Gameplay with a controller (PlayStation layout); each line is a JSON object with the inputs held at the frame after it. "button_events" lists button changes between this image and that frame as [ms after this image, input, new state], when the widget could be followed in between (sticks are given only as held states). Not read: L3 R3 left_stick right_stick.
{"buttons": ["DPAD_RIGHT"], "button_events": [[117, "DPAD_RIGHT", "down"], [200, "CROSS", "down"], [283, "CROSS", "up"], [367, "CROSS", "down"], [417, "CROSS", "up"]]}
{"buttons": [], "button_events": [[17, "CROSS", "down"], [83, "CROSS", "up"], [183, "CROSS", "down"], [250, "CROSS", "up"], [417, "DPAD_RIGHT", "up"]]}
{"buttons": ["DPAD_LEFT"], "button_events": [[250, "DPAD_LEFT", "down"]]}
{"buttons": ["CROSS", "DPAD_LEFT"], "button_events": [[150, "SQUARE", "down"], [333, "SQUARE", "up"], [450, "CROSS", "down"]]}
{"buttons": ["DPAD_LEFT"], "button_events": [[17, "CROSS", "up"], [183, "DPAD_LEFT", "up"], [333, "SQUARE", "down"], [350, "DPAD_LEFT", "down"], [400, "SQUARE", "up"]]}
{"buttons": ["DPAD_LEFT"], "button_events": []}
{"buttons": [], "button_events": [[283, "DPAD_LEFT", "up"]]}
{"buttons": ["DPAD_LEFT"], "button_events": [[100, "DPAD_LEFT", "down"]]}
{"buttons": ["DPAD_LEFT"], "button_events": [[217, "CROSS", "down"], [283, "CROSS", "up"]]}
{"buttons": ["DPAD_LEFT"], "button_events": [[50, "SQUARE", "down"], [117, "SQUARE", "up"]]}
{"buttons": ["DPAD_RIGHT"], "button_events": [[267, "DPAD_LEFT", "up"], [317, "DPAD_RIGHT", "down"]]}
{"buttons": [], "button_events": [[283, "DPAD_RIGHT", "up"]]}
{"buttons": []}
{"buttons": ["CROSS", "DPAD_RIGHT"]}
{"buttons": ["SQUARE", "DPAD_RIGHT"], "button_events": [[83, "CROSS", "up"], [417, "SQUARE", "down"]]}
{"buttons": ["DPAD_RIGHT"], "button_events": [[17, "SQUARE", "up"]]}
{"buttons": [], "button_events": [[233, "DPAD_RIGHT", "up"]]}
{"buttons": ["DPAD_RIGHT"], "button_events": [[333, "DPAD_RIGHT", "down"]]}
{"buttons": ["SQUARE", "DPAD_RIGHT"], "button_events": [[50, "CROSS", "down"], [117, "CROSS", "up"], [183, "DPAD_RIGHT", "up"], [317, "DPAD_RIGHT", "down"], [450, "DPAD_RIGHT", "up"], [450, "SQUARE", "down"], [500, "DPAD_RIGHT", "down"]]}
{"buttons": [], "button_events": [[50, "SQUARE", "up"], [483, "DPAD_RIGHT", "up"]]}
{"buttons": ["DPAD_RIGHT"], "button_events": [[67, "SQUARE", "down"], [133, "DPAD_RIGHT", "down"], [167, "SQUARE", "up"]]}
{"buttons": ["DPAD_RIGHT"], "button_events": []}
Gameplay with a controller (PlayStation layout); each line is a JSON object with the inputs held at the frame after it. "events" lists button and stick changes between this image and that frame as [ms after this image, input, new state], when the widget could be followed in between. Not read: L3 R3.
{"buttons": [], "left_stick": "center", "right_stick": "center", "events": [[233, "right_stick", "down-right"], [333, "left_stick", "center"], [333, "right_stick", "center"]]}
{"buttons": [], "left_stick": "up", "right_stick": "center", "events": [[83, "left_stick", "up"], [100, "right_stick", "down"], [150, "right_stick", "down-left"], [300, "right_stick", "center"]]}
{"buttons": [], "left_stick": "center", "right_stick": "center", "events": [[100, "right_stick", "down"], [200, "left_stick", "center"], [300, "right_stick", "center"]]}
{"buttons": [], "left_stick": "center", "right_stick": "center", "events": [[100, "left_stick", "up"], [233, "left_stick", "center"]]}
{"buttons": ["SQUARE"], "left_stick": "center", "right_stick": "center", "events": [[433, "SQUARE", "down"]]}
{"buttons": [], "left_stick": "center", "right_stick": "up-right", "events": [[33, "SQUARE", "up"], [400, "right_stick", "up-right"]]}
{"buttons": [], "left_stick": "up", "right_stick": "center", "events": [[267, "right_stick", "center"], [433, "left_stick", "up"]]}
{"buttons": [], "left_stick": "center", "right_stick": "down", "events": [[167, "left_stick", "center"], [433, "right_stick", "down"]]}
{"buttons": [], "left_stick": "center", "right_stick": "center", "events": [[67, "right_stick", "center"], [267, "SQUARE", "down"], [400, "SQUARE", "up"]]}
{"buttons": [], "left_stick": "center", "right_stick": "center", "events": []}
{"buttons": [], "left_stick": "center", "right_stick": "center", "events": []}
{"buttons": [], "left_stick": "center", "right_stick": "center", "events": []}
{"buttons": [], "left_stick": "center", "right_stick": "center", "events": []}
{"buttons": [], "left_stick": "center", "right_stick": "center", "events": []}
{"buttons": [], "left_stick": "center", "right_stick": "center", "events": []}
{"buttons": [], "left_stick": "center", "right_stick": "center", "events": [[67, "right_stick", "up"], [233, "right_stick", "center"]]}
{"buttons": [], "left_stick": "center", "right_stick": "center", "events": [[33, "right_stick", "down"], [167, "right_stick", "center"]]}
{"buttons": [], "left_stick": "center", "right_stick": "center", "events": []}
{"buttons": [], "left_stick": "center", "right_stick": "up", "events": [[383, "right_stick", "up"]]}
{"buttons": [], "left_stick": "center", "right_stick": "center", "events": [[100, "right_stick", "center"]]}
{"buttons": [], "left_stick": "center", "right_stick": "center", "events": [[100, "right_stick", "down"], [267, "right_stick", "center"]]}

________

Every record is to be repeated exactly as it stands above.

Gameplay with a controller (PlayStation layout); each line is a JSON object with the inputs held at the frame after it. "button_events" lists button changes between this image and that frame as [ms after this image, input, new state], when the widget could be followed in between (sticks are given only as held states). Not read: L3 R3 left_stick right_stick.
{"buttons": ["DPAD_RIGHT"], "button_events": [[117, "DPAD_RIGHT", "down"], [200, "CROSS", "down"], [283, "CROSS", "up"], [367, "CROSS", "down"], [417, "CROSS", "up"]]}
{"buttons": [], "button_events": [[17, "CROSS", "down"], [83, "CROSS", "up"], [183, "CROSS", "down"], [250, "CROSS", "up"], [417, "DPAD_RIGHT", "up"]]}
{"buttons": ["DPAD_LEFT"], "button_events": [[250, "DPAD_LEFT", "down"]]}
{"buttons": ["CROSS", "DPAD_LEFT"], "button_events": [[150, "SQUARE", "down"], [333, "SQUARE", "up"], [450, "CROSS", "down"]]}
{"buttons": ["DPAD_LEFT"], "button_events": [[17, "CROSS", "up"], [183, "DPAD_LEFT", "up"], [333, "SQUARE", "down"], [350, "DPAD_LEFT", "down"], [400, "SQUARE", "up"]]}
{"buttons": ["DPAD_LEFT"], "button_events": []}
{"buttons": [], "button_events": [[283, "DPAD_LEFT", "up"]]}
{"buttons": ["DPAD_LEFT"], "button_events": [[100, "DPAD_LEFT", "down"]]}
{"buttons": ["DPAD_LEFT"], "button_events": [[217, "CROSS", "down"], [283, "CROSS", "up"]]}
{"buttons": ["DPAD_LEFT"], "button_events": [[50, "SQUARE", "down"], [117, "SQUARE", "up"]]}
{"buttons": ["DPAD_RIGHT"], "button_events": [[267, "DPAD_LEFT", "up"], [317, "DPAD_RIGHT", "down"]]}
{"buttons": [], "button_events": [[283, "DPAD_RIGHT", "up"]]}
{"buttons": []}
{"buttons": ["CROSS", "DPAD_RIGHT"]}
{"buttons": ["SQUARE", "DPAD_RIGHT"], "button_events": [[83, "CROSS", "up"], [417, "SQUARE", "down"]]}
{"buttons": ["DPAD_RIGHT"], "button_events": [[17, "SQUARE", "up"]]}
{"buttons": [], "button_events": [[233, "DPAD_RIGHT", "up"]]}
{"buttons": ["DPAD_RIGHT"], "button_events": [[333, "DPAD_RIGHT", "down"]]}
{"buttons": ["SQUARE", "DPAD_RIGHT"], "button_events": [[50, "CROSS", "down"], [117, "CROSS", "up"], [183, "DPAD_RIGHT", "up"], [317, "DPAD_RIGHT", "down"], [450, "DPAD_RIGHT", "up"], [450, "SQUARE", "down"], [500, "DPAD_RIGHT", "down"]]}
{"buttons": [], "button_events": [[50, "SQUARE", "up"], [483, "DPAD_RIGHT", "up"]]}
{"buttons": ["DPAD_RIGHT"], "button_events": [[67, "SQUARE", "down"], [133, "DPAD_RIGHT", "down"], [167, "SQUARE", "up"]]}
{"buttons": ["DPAD_RIGHT"], "button_events": []}
Gameplay with a controller (PlayStation layout); each line is a JSON object with the inputs held at the frame after it. "events" lists button and stick changes between this image and that frame as [ms after this image, input, new state], when the widget could be followed in between. Not read: L3 R3.
{"buttons": [], "left_stick": "center", "right_stick": "center", "events": [[233, "right_stick", "down-right"], [333, "left_stick", "center"], [333, "right_stick", "center"]]}
{"buttons": [], "left_stick": "up", "right_stick": "center", "events": [[83, "left_stick", "up"], [100, "right_stick", "down"], [150, "right_stick", "down-left"], [300, "right_stick", "center"]]}
{"buttons": [], "left_stick": "center", "right_stick": "center", "events": [[100, "right_stick", "down"], [200, "left_stick", "center"], [300, "right_stick", "center"]]}
{"buttons": [], "left_stick": "center", "right_stick": "center", "events": [[100, "left_stick", "up"], [233, "left_stick", "center"]]}
{"buttons": ["SQUARE"], "left_stick": "center", "right_stick": "center", "events": [[433, "SQUARE", "down"]]}
{"buttons": [], "left_stick": "center", "right_stick": "up-right", "events": [[33, "SQUARE", "up"], [400, "right_stick", "up-right"]]}
{"buttons": [], "left_stick": "up", "right_stick": "center", "events": [[267, "right_stick", "center"], [433, "left_stick", "up"]]}
{"buttons": [], "left_stick": "center", "right_stick": "down", "events": [[167, "left_stick", "center"], [433, "right_stick", "down"]]}
{"buttons": [], "left_stick": "center", "right_stick": "center", "events": [[67, "right_stick", "center"], [267, "SQUARE", "down"], [400, "SQUARE", "up"]]}
{"buttons": [], "left_stick": "center", "right_stick": "center", "events": []}
{"buttons": [], "left_stick": "center", "right_stick": "center", "events": []}
{"buttons": [], "left_stick": "center", "right_stick": "center", "events": []}
{"buttons": [], "left_stick": "center", "right_stick": "center", "events": []}
{"buttons": [], "left_stick": "center", "right_stick": "center", "events": []}
{"buttons": [], "left_stick": "center", "right_stick": "center", "events": []}
{"buttons": [], "left_stick": "center", "right_stick": "center", "events": [[67, "right_stick", "up"], [233, "right_stick", "center"]]}
{"buttons": [], "left_stick": "center", "right_stick": "center", "events": [[33, "right_stick", "down"], [167, "right_stick", "center"]]}
{"buttons": [], "left_stick": "center", "right_stick": "center", "events": []}
{"buttons": [], "left_stick": "center", "right_stick": "up", "events": [[383, "right_stick", "up"]]}
{"buttons": [], "left_stick": "center", "right_stick": "center", "events": [[100, "right_stick", "center"]]}
{"buttons": [], "left_stick": "center", "right_stick": "center", "events": [[100, "right_stick", "down"], [267, "right_stick", "center"]]}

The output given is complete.